>> BEGIN

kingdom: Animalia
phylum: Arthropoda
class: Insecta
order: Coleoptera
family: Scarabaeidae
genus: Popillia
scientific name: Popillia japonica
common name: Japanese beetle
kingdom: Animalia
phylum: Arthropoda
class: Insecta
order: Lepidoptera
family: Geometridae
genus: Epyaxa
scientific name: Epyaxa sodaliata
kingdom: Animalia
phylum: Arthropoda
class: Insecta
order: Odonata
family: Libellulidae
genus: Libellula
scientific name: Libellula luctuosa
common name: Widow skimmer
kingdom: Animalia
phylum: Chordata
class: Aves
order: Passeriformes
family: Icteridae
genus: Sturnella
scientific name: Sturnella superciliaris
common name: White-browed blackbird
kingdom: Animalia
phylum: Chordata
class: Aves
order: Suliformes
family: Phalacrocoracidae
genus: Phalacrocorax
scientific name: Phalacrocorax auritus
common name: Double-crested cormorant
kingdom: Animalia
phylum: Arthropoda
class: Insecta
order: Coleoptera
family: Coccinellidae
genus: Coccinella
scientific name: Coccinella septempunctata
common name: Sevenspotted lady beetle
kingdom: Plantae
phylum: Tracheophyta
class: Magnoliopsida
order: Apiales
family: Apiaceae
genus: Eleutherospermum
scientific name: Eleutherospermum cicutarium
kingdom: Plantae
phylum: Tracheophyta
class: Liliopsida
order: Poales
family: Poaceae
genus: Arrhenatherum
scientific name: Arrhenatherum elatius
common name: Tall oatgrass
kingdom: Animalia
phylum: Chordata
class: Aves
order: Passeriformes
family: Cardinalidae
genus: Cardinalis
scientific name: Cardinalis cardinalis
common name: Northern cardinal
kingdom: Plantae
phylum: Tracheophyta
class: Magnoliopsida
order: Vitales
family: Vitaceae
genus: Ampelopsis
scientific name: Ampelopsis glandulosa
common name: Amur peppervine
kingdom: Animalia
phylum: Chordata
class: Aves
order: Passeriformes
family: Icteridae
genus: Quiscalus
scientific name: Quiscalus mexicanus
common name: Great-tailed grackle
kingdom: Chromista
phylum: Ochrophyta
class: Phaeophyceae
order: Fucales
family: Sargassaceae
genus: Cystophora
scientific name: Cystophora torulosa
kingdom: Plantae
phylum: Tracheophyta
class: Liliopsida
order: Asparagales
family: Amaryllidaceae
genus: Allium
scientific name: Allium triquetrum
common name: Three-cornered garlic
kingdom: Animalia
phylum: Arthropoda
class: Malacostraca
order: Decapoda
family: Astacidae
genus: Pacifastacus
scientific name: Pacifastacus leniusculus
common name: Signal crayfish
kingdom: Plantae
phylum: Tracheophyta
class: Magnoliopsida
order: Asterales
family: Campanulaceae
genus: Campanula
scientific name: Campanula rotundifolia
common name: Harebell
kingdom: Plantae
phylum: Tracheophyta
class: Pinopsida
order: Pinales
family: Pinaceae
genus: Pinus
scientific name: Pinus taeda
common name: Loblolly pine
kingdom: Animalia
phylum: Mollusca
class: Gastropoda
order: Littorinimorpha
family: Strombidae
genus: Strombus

>> END

Please copy out every line of the rows above word for word, changing nothing.

EXERCISE SOLUTION -
kingdom: Animalia
phylum: Arthropoda
class: Insecta
order: Coleoptera
family: Scarabaeidae
genus: Popillia
scientific name: Popillia japonica
common name: Japanese beetle
kingdom: Animalia
phylum: Arthropoda
class: Insecta
order: Lepidoptera
family: Geometridae
genus: Epyaxa
scientific name: Epyaxa sodaliata
kingdom: Animalia
phylum: Arthropoda
class: Insecta
order: Odonata
family: Libellulidae
genus: Libellula
scientific name: Libellula luctuosa
common name: Widow skimmer
kingdom: Animalia
phylum: Chordata
class: Aves
order: Passeriformes
family: Icteridae
genus: Sturnella
scientific name: Sturnella superciliaris
common name: White-browed blackbird
kingdom: Animalia
phylum: Chordata
class: Aves
order: Suliformes
family: Phalacrocoracidae
genus: Phalacrocorax
scientific name: Phalacrocorax auritus
common name: Double-crested cormorant
kingdom: Animalia
phylum: Arthropoda
class: Insecta
order: Coleoptera
family: Coccinellidae
genus: Coccinella
scientific name: Coccinella septempunctata
common name: Sevenspotted lady beetle
kingdom: Plantae
phylum: Tracheophyta
class: Magnoliopsida
order: Apiales
family: Apiaceae
genus: Eleutherospermum
scientific name: Eleutherospermum cicutarium
kingdom: Plantae
phylum: Tracheophyta
class: Liliopsida
order: Poales
family: Poaceae
genus: Arrhenatherum
scientific name: Arrhenatherum elatius
common name: Tall oatgrass
kingdom: Animalia
phylum: Chordata
class: Aves
order: Passeriformes
family: Cardinalidae
genus: Cardinalis
scientific name: Cardinalis cardinalis
common name: Northern cardinal
kingdom: Plantae
phylum: Tracheophyta
class: Magnoliopsida
order: Vitales
family: Vitaceae
genus: Ampelopsis
scientific name: Ampelopsis glandulosa
common name: Amur peppervine
kingdom: Animalia
phylum: Chordata
class: Aves
order: Passeriformes
family: Icteridae
genus: Quiscalus
scientific name: Quiscalus mexicanus
common name: Great-tailed grackle
kingdom: Chromista
phylum: Ochrophyta
class: Phaeophyceae
order: Fucales
family: Sargassaceae
genus: Cystophora
scientific name: Cystophora torulosa
kingdom: Plantae
phylum: Tracheophyta
class: Liliopsida
order: Asparagales
family: Amaryllidaceae
genus: Allium
scientific name: Allium triquetrum
common name: Three-cornered garlic
kingdom: Animalia
phylum: Arthropoda
class: Malacostraca
order: Decapoda
family: Astacidae
genus: Pacifastacus
scientific name: Pacifastacus leniusculus
common name: Signal crayfish
kingdom: Plantae
phylum: Tracheophyta
class: Magnoliopsida
order: Asterales
family: Campanulaceae
genus: Campanula
scientific name: Campanula rotundifolia
common name: Harebell
kingdom: Plantae
phylum: Tracheophyta
class: Pinopsida
order: Pinales
family: Pinaceae
genus: Pinus
scientific name: Pinus taeda
common name: Loblolly pine
kingdom: Animalia
phylum: Mollusca
class: Gastropoda
order: Littorinimorpha
family: Strombidae
genus: Strombus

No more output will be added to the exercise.